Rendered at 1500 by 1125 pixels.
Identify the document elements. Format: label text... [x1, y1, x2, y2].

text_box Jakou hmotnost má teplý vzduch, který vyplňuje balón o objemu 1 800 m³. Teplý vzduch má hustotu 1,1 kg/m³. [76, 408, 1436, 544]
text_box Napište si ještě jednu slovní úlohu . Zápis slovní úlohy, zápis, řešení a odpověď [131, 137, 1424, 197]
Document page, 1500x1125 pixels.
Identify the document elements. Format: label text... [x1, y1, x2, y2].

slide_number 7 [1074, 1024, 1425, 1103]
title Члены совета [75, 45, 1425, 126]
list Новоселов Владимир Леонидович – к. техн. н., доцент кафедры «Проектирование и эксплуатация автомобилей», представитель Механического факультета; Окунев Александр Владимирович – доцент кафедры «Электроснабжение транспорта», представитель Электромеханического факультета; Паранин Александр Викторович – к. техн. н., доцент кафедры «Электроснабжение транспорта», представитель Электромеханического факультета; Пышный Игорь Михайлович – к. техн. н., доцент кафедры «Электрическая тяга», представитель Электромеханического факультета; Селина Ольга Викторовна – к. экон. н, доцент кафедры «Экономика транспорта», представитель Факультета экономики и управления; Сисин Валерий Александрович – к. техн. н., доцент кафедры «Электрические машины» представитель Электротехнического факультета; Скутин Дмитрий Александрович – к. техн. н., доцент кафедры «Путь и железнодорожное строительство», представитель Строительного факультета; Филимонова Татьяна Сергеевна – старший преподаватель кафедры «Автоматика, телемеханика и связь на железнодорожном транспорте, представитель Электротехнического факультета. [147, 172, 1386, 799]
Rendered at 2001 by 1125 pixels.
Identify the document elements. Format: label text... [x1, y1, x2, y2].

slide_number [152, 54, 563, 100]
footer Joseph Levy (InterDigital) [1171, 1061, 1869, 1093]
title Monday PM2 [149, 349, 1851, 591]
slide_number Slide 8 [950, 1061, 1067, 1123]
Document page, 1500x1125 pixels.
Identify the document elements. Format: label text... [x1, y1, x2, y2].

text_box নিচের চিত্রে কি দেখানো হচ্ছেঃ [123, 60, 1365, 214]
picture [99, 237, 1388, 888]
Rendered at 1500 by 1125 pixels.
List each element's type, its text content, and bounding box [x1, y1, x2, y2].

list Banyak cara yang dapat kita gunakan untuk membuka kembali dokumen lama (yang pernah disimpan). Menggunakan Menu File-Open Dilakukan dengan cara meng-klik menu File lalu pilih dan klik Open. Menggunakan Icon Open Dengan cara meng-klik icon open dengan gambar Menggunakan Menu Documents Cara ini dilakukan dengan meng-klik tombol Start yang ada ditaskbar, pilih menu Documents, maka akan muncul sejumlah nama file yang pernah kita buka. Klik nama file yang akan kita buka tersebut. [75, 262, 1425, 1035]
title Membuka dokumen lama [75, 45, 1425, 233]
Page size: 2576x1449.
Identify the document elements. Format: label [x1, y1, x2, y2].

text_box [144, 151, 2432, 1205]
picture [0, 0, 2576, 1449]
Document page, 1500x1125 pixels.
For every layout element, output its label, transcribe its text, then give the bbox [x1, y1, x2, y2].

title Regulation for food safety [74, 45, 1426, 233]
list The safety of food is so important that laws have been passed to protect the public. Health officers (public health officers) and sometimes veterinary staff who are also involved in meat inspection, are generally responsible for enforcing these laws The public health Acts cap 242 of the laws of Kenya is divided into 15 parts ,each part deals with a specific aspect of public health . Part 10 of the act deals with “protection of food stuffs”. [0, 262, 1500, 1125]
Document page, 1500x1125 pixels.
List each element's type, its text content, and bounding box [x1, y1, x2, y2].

====

■ **Task instructions**
Copy out all the records exactly.

■ **Answer to this task**
Rendered at 1500 by 1125 pixels.
Identify the document elements. Format: label text... [x1, y1, x2, y2].

text_box Jakou hmotnost má teplý vzduch, který vyplňuje balón o objemu 1 800 m³. Teplý vzduch má hustotu 1,1 kg/m³. [76, 408, 1436, 544]
text_box Napište si ještě jednu slovní úlohu . Zápis slovní úlohy, zápis, řešení a odpověď [131, 137, 1424, 197]
Document page, 1500x1125 pixels.
Identify the document elements. Format: label text... [x1, y1, x2, y2].

slide_number 7 [1074, 1024, 1425, 1103]
title Члены совета [75, 45, 1425, 126]
list Новоселов Владимир Леонидович – к. техн. н., доцент кафедры «Проектирование и эксплуатация автомобилей», представитель Механического факультета; Окунев Александр Владимирович – доцент кафедры «Электроснабжение транспорта», представитель Электромеханического факультета; Паранин Александр Викторович – к. техн. н., доцент кафедры «Электроснабжение транспорта», представитель Электромеханического факультета; Пышный Игорь Михайлович – к. техн. н., доцент кафедры «Электрическая тяга», представитель Электромеханического факультета; Селина Ольга Викторовна – к. экон. н, доцент кафедры «Экономика транспорта», представитель Факультета экономики и управления; Сисин Валерий Александрович – к. техн. н., доцент кафедры «Электрические машины» представитель Электротехнического факультета; Скутин Дмитрий Александрович – к. техн. н., доцент кафедры «Путь и железнодорожное строительство», представитель Строительного факультета; Филимонова Татьяна Сергеевна – старший преподаватель кафедры «Автоматика, телемеханика и связь на железнодорожном транспорте, представитель Электротехнического факультета. [147, 172, 1386, 799]
Rendered at 2001 by 1125 pixels.
Identify the document elements. Format: label text... [x1, y1, x2, y2].

slide_number [152, 54, 563, 100]
footer Joseph Levy (InterDigital) [1171, 1061, 1869, 1093]
title Monday PM2 [149, 349, 1851, 591]
slide_number Slide 8 [950, 1061, 1067, 1123]
Document page, 1500x1125 pixels.
Identify the document elements. Format: label text... [x1, y1, x2, y2].

text_box নিচের চিত্রে কি দেখানো হচ্ছেঃ [123, 60, 1365, 214]
picture [99, 237, 1388, 888]
Rendered at 1500 by 1125 pixels.
List each element's type, its text content, and bounding box [x1, y1, x2, y2].

list Banyak cara yang dapat kita gunakan untuk membuka kembali dokumen lama (yang pernah disimpan). Menggunakan Menu File-Open Dilakukan dengan cara meng-klik menu File lalu pilih dan klik Open. Menggunakan Icon Open Dengan cara meng-klik icon open dengan gambar Menggunakan Menu Documents Cara ini dilakukan dengan meng-klik tombol Start yang ada ditaskbar, pilih menu Documents, maka akan muncul sejumlah nama file yang pernah kita buka. Klik nama file yang akan kita buka tersebut. [75, 262, 1425, 1035]
title Membuka dokumen lama [75, 45, 1425, 233]
Page size: 2576x1449.
Identify the document elements. Format: label [x1, y1, x2, y2].

text_box [144, 151, 2432, 1205]
picture [0, 0, 2576, 1449]
Document page, 1500x1125 pixels.
For every layout element, output its label, transcribe its text, then give the bbox [x1, y1, x2, y2].

title Regulation for food safety [74, 45, 1426, 233]
list The safety of food is so important that laws have been passed to protect the public. Health officers (public health officers) and sometimes veterinary staff who are also involved in meat inspection, are generally responsible for enforcing these laws The public health Acts cap 242 of the laws of Kenya is divided into 15 parts ,each part deals with a specific aspect of public health . Part 10 of the act deals with “protection of food stuffs”. [0, 262, 1500, 1125]
Document page, 1500x1125 pixels.
List each element's type, its text content, and bounding box [x1, y1, x2, y2].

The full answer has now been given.